Question

In: Operations Management

(b) Eir-Tel, Inc. is a telecommunication services provider looking to expand to a new territory Z....

(b) Eir-Tel, Inc. is a telecommunication services provider looking to expand to a new territory Z. It is analyzing whether it should install its own telecom towers or lease them out from a prominent tower-sharing company X-share, Inc. Leasing out 100 towers would involve payment of €5,000,000 per year for 5 years. Erecting 100 new towers would cost €18,000,000 including the cost of equipment and installation, etc. The company has to obtain a long-term secured loan of €418,000,000 at 5% per annum. Owning a tower has some associated maintenance costs such as security, power and fueling, which amounts to €10,000 per annum per tower. The company’s tax rate is 40% while its long-term weighted average cost of debt is 6%. The tax laws allow straight-line depreciation for 5 years. Determine whether the company should erect its own towers or lease them out. [14 marks]

Solutions

Expert Solution

The annual cash-flows(outward) due to  the lease from Y1 - Y5( year 1 to year 5)

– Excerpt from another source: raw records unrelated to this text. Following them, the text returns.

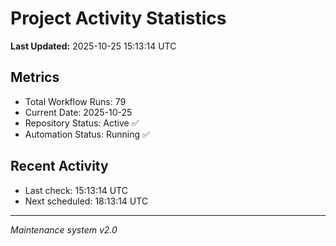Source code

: # Project Activity Statistics

**Last Updated:** 2025-10-25 15:13:14 UTC

## Metrics
- Total Workflow Runs: 79
- Current Date: 2025-10-25
- Repository Status: Active ✅
- Automation Status: Running ✅

## Recent Activity
- Last check: 15:13:14 UTC
- Next scheduled: 18:13:14 UTC

---
*Maintenance system v2.0*
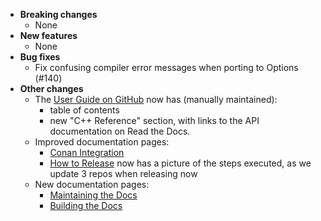 <!-- See the [v.x.y.z milestone](https://github.com/approvals/ApprovalTests.cpp/milestone/__MILESTONE_NUMBER__?closed=1) for the full list of changes. -->

* **Breaking changes**
    * None
* **New features**
    * None
* **Bug fixes**
    * Fix confusing compiler error messages when porting to Options (#140)
* **Other changes**
    * The [User Guide on GitHub](https://github.com/approvals/ApprovalTests.cpp/blob/master/doc/README.md#top) now has (manually maintained):
        * table of contents
        * new "C++ Reference" section, with links to the API documentation on Read the Docs.
    * Improved documentation pages:
        * [Conan Integration](/doc/ConanIntegration.md#top)
        * [How to Release](https://github.com/approvals/ApprovalTests.cpp/blob/master/build/HowToRelease.md#top) now has a picture of the steps executed, as we update 3 repos when releasing now
    * New documentation pages:
        * [Maintaining the Docs](/doc/MaintainingDocumentation.md#top)
        * [Building the Docs](/doc/BuildingDocumentation.md#top)
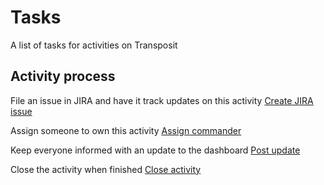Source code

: # Tasks

A list of tasks for activities on Transposit

## Activity process

File an issue in JIRA and have it track updates on this activity
[Create JIRA issue](https://console.transposit.com/mc/t/transposit-default-runbooks/actions/jira_create_issue)

Assign someone to own this activity
[Assign commander](https://console.transposit.com/mc/t/transposit-default-runbooks/actions/assign_commander)

Keep everyone informed with an update to the dashboard
[Post update](https://console.transposit.com/mc/t/transposit-default-runbooks/actions/post_a_dashboard_update)

Close the activity when finished
[Close activity](https://console.transposit.com/mc/t/transposit-default-runbooks/actions/close_activity)
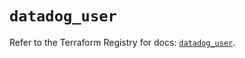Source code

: # `datadog_user`

Refer to the Terraform Registry for docs: [`datadog_user`](https://registry.terraform.io/providers/datadog/datadog/3.63.0/docs/resources/user).
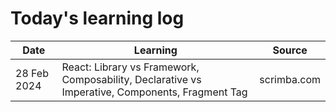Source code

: # Today's learning log 

| Date | Learning | Source |
|------|----------|--------|
| 28 Feb 2024 | React: Library vs Framework, Composability, Declarative vs Imperative, Components, Fragment Tag | scrimba.com |
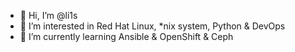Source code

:- 👋 Hi, I’m @li1s
- 👀 I’m interested in Red Hat Linux, *nix system, Python & DevOps
- 🌱 I’m currently learning Ansible & OpenShift & Ceph
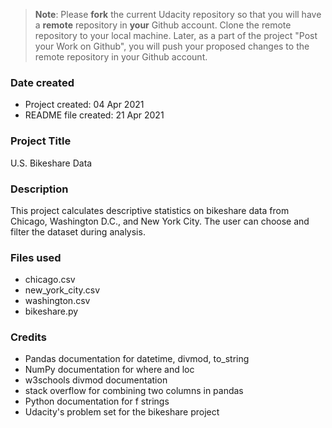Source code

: >**Note**: Please **fork** the current Udacity repository so that you will have a **remote** repository in **your** Github account. Clone the remote repository to your local machine. Later, as a part of the project "Post your Work on Github", you will push your proposed changes to the remote repository in your Github account.

### Date created
* Project created: 04 Apr 2021
* README file created: 21 Apr 2021

### Project Title
U.S. Bikeshare Data

### Description
This project calculates descriptive statistics on bikeshare data from Chicago, Washington D.C., and New York City. The user can choose and filter the dataset during analysis.

### Files used
* chicago.csv
* new_york_city.csv
* washington.csv
* bikeshare.py

### Credits
* Pandas documentation for datetime, divmod, to_string
* NumPy documentation for where and loc
* w3schools divmod documentation
* stack overflow for combining two columns in pandas
* Python documentation for f strings
* Udacity's problem set for the bikeshare project

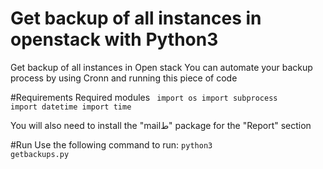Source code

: # Get backup of all instances in openstack with Python3
Get backup of all instances in Open stack
You can automate your backup process by using Cronn and running this piece of code

#Requirements
Required modules 
<code>
import os
import subprocess
import datetime
import time
</code>

You will also need to install the "mailط" package for the "Report" section

#Run
Use the following command to run:
<code>python3 getbackups.py</code>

=>€5000000 *(1 – 0.4) = €3000000

The yearly cash-flow for the purchasing has three parts:

1. Loan repayment amount (yearly)

2.Yearly Maintenence Costs

3.Tax-related costs in maintenance, the depreciation cost & interest payable.

Cash Flow Table :

Period Number 1 2 3 4 5
Loan repayment Amount A 41,57,546 41,57,546 41,57,546 41,57,546 41,57,546
Maintenance expenses B 10,00,000 10,00,000 10,00,000 10,00,000 10,00,000
Depreciation expenses D 36,00,000 36,00,000 36,00,000 36,00,000 36,00,000
Interest payable I 9,00,000 7,37,123 5,66,101 3,86,529 1,97,978
Tax deductions T 55,00,000 53,37,123 51,66,101 49,86,529 47,97,978
Tax relief@40(%) t 22,00,000 21,34,849 20,66,441 19,94,612 19,19,191
The net cash flow N 29,57,546 30,22,697 30,91,106 31,62,935 32,38,355

Where :

T = (B+D+I)
t = (0.4*T)
N = (A+B)–t

The yearly loan payback calculated on the basis of the present-day calculations i.e The payment value which is being made at the end of each year for five years to complete the loan repayment.

We can calculate it in excel by the fn: PMT wherein the :

rate = 5%

number of years(nper) = 5

and present value(PV) =-18000000

Debt-Amortisation Table :( For evaluating the interest expenses)

Using the straight-line method we calculate the depreciation which is :

€18000000/5 = €3600000

We have to deduct the tax concession(relief) from the loan repayment amount & the maintenance costs.

calculating the P.V( Present Value) of the cash outflow under the given option with the aftertax debt cost i.e

=> 3.6 % [ => as (6/100* (1-40/100)) ]

P.V(Present Value) of leasing at 3.6 percent  = €13545157

P.V(Present Value) when the purchase is at 3.6 percent  = €13950176

We observe that the lease option will have a relatively lower Present Value(P.V) of the cash outflow

Therefore that will be the preferable option.